Artigo em Inglês | MEDLINE | ID: mdl-38490534

RESUMO

BACKGROUND: Observational studies have reported that total (poly)phenol intake is associated with a reduction in all-cause and cardiovascular mortality, but mainly from high-income countries, where (poly)phenol intake may differ from that of low- and middle-income countries. OBJECTIVES: Our objective was to evaluate the association between the intake of total, all classes, and subclasses of (poly)phenols and risk of all-cause and cause-specific mortality in a Mexican cohort. METHODS: We used data from the Mexican Teachers' Cohort, which included 95,313 adult females. After a median follow-up of 11.2 y, 1725 deaths were reported, including 674 from cancer and 282 from cardiovascular diseases. (Poly)phenol intake was estimated using a validated food frequency questionnaire and the Phenol-Explorer database. Multivariable Cox models were applied to estimate the association between (poly)phenol intake and all-cause mortality and competitive risk models for cause-specific mortality. RESULTS: Comparing extreme quartiles, total (poly)phenol intake was associated with lower risk of all-cause [hazard ratio (HR)Q4vs.Q1: 0.88; 95% CI: 0.76, 0.99; P-trend = 0.01] and cancer mortality (HRQ4vs.Q1: 0.81; 95% CI: 0.64, 0.99; P-trend = 0.02). Among (poly)phenol classes, phenolic acids, particularly hydroxycinnamic acids from coffee, showed an inverse association with all-cause (HRQ4vs.Q1: 0.79; 95% CI: 0.69, 0.91; P-trend = 0.002) and cancer mortality (HRQ4vs.Q1: 0.75; 95% CI: 0.61, 0.94; P-trend = 0.03). No associations were observed with flavonoids or with cardiovascular mortality. CONCLUSION: Our study suggests that high (poly)phenol intake, primarily consisting of phenolic acids such as hydroxycinnamic acids, may have a protective effect on overall and cancer mortality. Null associations for flavonoid intake might be due to the potential underestimation of their intake in this population.

WHAT YOU SHOULD DO:
Please answer these from the study abstract above, one a line:
1. How many adult females did the Mexican Teachers' Cohort include?
2. What was the median follow-up time?
3. With which (poly)phenol class were no associations observed?

GIVEN DATA:

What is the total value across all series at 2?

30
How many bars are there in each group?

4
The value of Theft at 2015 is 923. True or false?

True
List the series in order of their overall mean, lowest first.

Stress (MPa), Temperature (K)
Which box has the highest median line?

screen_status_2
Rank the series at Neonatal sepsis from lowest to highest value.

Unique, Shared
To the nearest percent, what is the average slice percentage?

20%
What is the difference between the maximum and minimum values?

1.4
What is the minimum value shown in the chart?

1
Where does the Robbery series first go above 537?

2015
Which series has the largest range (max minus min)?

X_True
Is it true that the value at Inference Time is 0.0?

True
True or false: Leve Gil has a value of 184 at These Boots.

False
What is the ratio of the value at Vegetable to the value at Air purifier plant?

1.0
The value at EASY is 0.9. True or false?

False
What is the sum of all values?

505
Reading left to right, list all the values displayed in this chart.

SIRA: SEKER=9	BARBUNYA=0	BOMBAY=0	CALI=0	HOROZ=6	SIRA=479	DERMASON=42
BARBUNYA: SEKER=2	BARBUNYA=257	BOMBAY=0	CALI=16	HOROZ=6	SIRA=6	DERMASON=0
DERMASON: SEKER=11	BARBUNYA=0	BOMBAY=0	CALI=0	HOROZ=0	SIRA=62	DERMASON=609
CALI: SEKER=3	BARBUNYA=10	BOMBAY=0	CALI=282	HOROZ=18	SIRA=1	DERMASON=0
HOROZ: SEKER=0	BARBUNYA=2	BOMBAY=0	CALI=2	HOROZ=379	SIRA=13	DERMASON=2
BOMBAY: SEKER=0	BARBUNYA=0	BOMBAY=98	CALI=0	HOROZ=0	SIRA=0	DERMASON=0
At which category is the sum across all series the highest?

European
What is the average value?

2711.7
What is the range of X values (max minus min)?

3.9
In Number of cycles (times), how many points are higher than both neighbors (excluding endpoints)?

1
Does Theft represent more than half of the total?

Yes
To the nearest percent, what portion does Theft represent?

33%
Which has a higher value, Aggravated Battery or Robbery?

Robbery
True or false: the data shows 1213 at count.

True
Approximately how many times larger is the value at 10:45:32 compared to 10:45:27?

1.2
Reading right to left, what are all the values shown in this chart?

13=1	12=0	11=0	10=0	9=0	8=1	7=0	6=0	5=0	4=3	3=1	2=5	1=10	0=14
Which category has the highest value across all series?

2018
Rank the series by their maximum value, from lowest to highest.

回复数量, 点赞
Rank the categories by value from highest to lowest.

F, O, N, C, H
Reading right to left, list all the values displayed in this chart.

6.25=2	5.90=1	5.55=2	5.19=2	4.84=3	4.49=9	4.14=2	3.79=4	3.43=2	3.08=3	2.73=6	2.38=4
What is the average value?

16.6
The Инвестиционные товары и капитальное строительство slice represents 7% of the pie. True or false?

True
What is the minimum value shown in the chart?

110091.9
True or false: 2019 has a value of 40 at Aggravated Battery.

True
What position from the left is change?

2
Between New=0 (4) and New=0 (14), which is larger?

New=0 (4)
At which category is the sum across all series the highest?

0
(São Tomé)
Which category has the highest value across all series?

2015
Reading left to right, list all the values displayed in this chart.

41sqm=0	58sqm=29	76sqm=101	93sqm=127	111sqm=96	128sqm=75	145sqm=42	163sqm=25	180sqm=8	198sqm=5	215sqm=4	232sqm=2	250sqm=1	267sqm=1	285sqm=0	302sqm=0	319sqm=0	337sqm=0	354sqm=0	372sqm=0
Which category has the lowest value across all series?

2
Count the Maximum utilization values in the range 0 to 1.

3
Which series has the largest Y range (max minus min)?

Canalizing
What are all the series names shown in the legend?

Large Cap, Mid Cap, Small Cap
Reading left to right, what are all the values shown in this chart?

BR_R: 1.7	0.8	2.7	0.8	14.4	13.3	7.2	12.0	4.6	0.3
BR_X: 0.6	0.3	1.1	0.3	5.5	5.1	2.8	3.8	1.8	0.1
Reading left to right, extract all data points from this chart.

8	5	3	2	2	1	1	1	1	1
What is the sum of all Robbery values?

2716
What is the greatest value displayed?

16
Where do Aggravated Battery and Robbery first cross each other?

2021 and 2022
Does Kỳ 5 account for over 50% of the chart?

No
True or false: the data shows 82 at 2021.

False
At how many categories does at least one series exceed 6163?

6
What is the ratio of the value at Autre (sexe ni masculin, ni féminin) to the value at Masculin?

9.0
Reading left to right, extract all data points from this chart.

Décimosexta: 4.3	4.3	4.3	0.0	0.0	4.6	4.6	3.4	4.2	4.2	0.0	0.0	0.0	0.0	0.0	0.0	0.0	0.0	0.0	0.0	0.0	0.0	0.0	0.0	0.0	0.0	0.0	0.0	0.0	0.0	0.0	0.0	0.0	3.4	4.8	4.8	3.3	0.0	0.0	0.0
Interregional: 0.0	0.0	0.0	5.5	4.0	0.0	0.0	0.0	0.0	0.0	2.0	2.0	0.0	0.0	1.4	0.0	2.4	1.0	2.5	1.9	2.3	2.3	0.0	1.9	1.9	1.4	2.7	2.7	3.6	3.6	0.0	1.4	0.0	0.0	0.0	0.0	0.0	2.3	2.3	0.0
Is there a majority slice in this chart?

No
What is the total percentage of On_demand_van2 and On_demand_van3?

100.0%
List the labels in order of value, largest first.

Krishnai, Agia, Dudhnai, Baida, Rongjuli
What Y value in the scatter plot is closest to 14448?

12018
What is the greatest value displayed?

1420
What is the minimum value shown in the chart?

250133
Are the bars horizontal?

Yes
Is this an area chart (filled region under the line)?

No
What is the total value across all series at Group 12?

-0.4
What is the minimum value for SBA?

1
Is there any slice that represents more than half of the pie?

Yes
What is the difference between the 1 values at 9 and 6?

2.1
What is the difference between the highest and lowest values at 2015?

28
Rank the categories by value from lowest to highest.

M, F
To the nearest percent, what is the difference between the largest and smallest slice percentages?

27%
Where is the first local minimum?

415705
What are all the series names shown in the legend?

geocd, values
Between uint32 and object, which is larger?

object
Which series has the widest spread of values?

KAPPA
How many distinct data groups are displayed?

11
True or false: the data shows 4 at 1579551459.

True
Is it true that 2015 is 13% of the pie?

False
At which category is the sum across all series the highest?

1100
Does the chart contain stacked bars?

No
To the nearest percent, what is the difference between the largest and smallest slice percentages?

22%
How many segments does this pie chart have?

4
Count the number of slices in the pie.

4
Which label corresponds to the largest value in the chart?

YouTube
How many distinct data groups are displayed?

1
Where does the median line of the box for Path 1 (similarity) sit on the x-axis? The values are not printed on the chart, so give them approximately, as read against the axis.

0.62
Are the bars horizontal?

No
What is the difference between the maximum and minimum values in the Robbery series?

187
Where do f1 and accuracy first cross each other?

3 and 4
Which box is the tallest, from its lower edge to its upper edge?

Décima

RESPONSE:
1. 95,313
2. 11.2 years
3. Flavonoids